Clean Modules has used its System I modular cleanroom construction method to help create a cleanroom and research facility at Loughborough University.
The new 770m multidisciplinary Centre for Biological Engineering was established to meet the need for the development of replacement human tissue via regenerative medicine and stem-cell applications.
The university aims to achieve the realisation of regenerative medicine, cell technologies and plasma medicine through combining the human cell and tissue research programmes of three university departments: the Department of Chemical Engineering, the Wolfson School of Mechanical and Manufacturing Engineering and the Department of Electronics and Electrical Engineering.
To combine the three different fields of research into one multidisciplinary research centre, flexibility and transparency were key to the design.
The team at Clean Modules used their previous experience with designing and constructing cell and tissue cleanroom facilities and their novel System I modular cleanroom construction method to ensure that the facility was versatile and space efficient, while still complying with all the regulatory requirements.

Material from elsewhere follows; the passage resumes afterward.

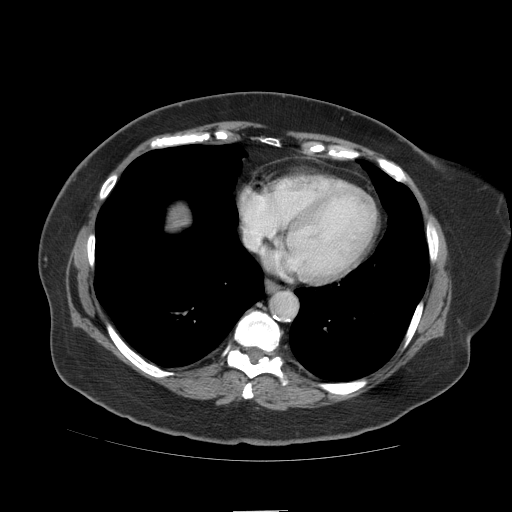
Contrast-enhanced abdominal CT (liver protocol), one axial slice. Slice 104 of 109 in the series (ordered by position). 140 kVp. Soft-tissue window (W 400 / L 40 HU). 512 × 512 image matrix. From the clinical record (not read from this slice): diagnosis: hepatocellular carcinoma (patient treated with transarterial chemoembolisation; whether this scan precedes or follows treatment is not stated here); TNM stage (as recorded): Stage-IVB; Child-Pugh class: A.
Outlined on this slice (semi-automatic segmentation, software-assisted and operator-edited):
- liver parenchyma outside the tumour (the mass and vessels are separate outlines, so this box may not span the whole liver): bounding box (x1, y1, x2, y2) in pixels: (170, 206, 188, 228)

A range of laboratories for microbial, animal and human cell culture research will enable the centre's staff to compete with biological engineers on a global scale.
Facilities associated with the Cell Technologies Group (Department of Chemical Engineering) include a range of culture vessels (from 150ml spinner flasks to conventional 5-litre stirred tank reactors), a fluorescent activated cell sorting (FACS) system and fluorescent microscopy and analytical equipment, all housed within a suite of Class II research laboratories.

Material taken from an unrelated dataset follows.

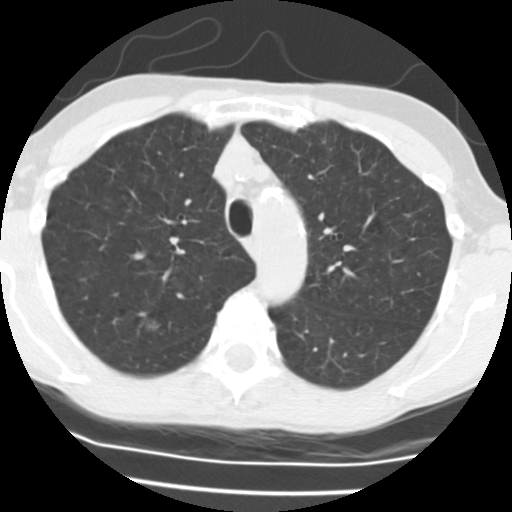
Axial slice from a low-dose chest CT screening exam, third annual screen, lung window (W 1500 / L -600 HU), standard (soft-tissue) reconstruction kernel (STANDARD), 120 kVp, slice 161 of 195 in the series, 512 × 512 image matrix, field of view 275 × 275 mm. Female participant, aged 58 years at enrolment. Current smoker at enrolment.
Expert-annotated lung lesion, bounding box [x1, y1, x2, y2] px = [133, 310, 166, 340]. The screening reader recorded 3 non-calcified nodules or masses ≥4 mm on this exam (right upper lobe, left upper lobe, right upper lobe); which of them this box marks is not recorded. Official screen result: positive, other. Lung cancer was diagnosed 153 days after this screen: bronchiolo-alveolar adenocarcinoma, NOS, right upper lobe, well differentiated (G1), stage IA (AJCC 6th edition), 8 mm at pathology.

The aim of the work is to understand the interaction of the cell with the engineering environment for informed scale-up.
To ensure minimum risk of exposure to biological agents, the laboratory research area has been built to Microbiology Containment Level II, in accordance with the 1995 EC Biological Agents Directive.
An isolated air system, special room pressure regimes and strict staff operating policies ensure the safety of both the centre's staff and surroundings.

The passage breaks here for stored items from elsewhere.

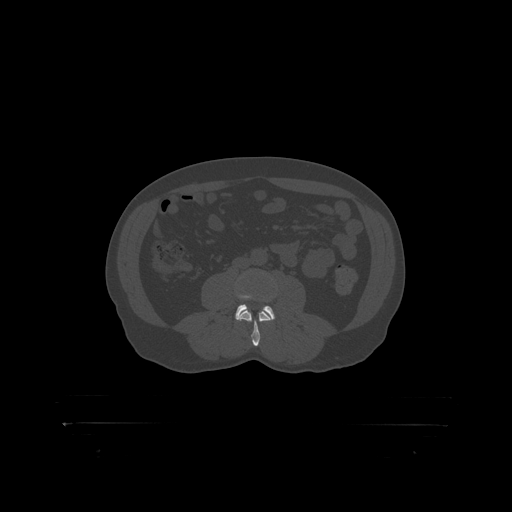
CT including the spine, one axial slice; slice 252 of 399 in the series (ordered by position); reconstruction kernel STANDARD; bone window (W 1800 / L 400 HU); 1.25 mm slice thickness; 512 × 512 image matrix. Male patient, age 46 years. From the clinical record (not read from this slice): primary cancer: skin.
Structures marked on this image (semi-automatic segmentation, software-assisted and operator-edited):
- L3 vertebra: bounding box (x1, y1, x2, y2) in pixels: (240, 309, 269, 319)
- L4 vertebra: (236, 295, 275, 317)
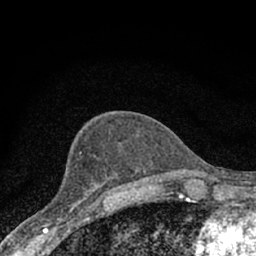
Breast MRI (dynamic contrast-enhanced), one axial slice. Position 29 of 66 along the scan axis. Cropped to one breast. Dynamic contrast-enhanced series, time point 2 of 7 at this slice position (early post-contrast). 1.5 T. TE 3.1 ms, TR 6.4 ms. 256 × 256 image matrix. Female patient.
Annotated regions visible in this slice (semi-automatic segmentation, software-assisted and operator-edited):
- enhancing-tissue mask used for the functional tumour volume (all voxels passing the contrast-enhancement thresholds inside the analysis volume; usually the tumour): bounding box [x1, y1, x2, y2] px = [44, 177, 111, 227]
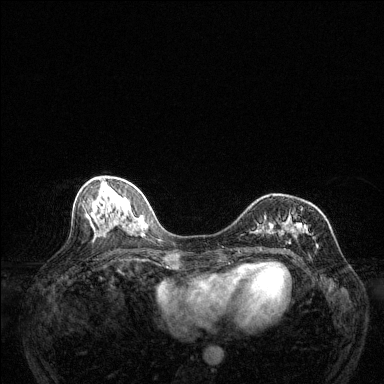
Breast MRI (dynamic contrast-enhanced), one axial slice; position 54 of 144 along the scan axis; dynamic contrast-enhanced series, time point 2 of 6 at this slice position (early post-contrast); 1.5 T; TE 1.7 ms, TR 4.6 ms; 1.2 mm slice thickness; 384 × 384 image matrix, field of view 320 × 320 mm. Female patient.
Annotated regions visible in this slice (semi-automatic segmentation, software-assisted and operator-edited):
- enhancing-tissue mask used for the functional tumour volume (all voxels passing the contrast-enhancement thresholds inside the analysis volume; usually the tumour): bounding box (x1, y1, x2, y2) in pixels: (256, 221, 318, 257)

Within the Centre of Biological Engineering, the Healthcare Engineering Group of the Wolfson School of Mechanical and Manufacturing Engineering has a dedicated cGMP cleanroom suite that focuses on optimised automated human cell culture.
Designed to run to an EU GMP Classification Grade B standard, the facility includes cryogenic storage facilities, a manual cell culturing area and an area for automated cell culture containing an automated cell culture machine, designed to run in an EU GMP Classification Grade A environment.
The facility is intended to aseptically culture, expand, differentiate and harvest adherent cells to be used in the GMP/cGMP manufacture of clinical trial phases I, II and III and licensed product batches of somatic cell therapeutic medicinal products.
Products are anticipated to include cells and cell lines for allogeneic therapy and autologous cells for individual patients.
Approval from the Medicines and Healthcare Products Regulatory Agency (MHRA) is essential for frontline medicine and healthcare product research; however, no MHRA reference guidelines were available for this type of research work.
Discussions between the university, Clean Modules and the MHRA mapped out this new territory and the cGMP facility was designed to be MHRA compliant.
The Centre for Biological Engineering also houses the Plasma Medicine Group (Department of Electrical and Electronics Engineering) with facilities in research into how gas plasmas and pulsed electric fields could preferentially control skin infection, accelerate wound healing and suppress tumour growth.
This laboratory suite integrates an advanced atmospheric gas plasma laboratory with a Class II cell laboratory so that engineers, physicists and life scientists can work together under the same roof.
The three departments will share common autoclave, storage and office areas that will support the research.
The Centre of Biological Engineering brings together three fields of study: biology, engineering and medicine.
Each department contributes to the the realisation of regenerative medicine, cell technologies and plasma medicine for the regeneration of human cell and tissue.